__EXERCISE OBJECTIVE__. Leave out the pictures and copy each record below exactly.

__DATA SUPPLIED__.
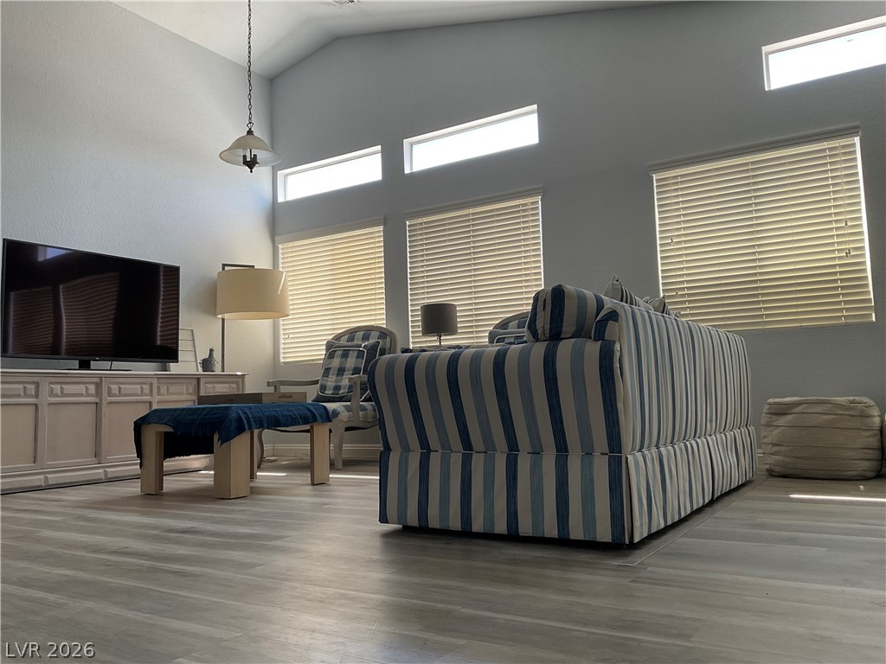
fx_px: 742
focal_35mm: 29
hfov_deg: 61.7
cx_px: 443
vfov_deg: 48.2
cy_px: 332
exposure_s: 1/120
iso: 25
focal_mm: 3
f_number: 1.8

__ANSWER TO THIS EXERCISE__.
fx_px: 742
focal_35mm: 29
hfov_deg: 61.7
cx_px: 443
vfov_deg: 48.2
cy_px: 332
exposure_s: 1/120
iso: 25
focal_mm: 3
f_number: 1.8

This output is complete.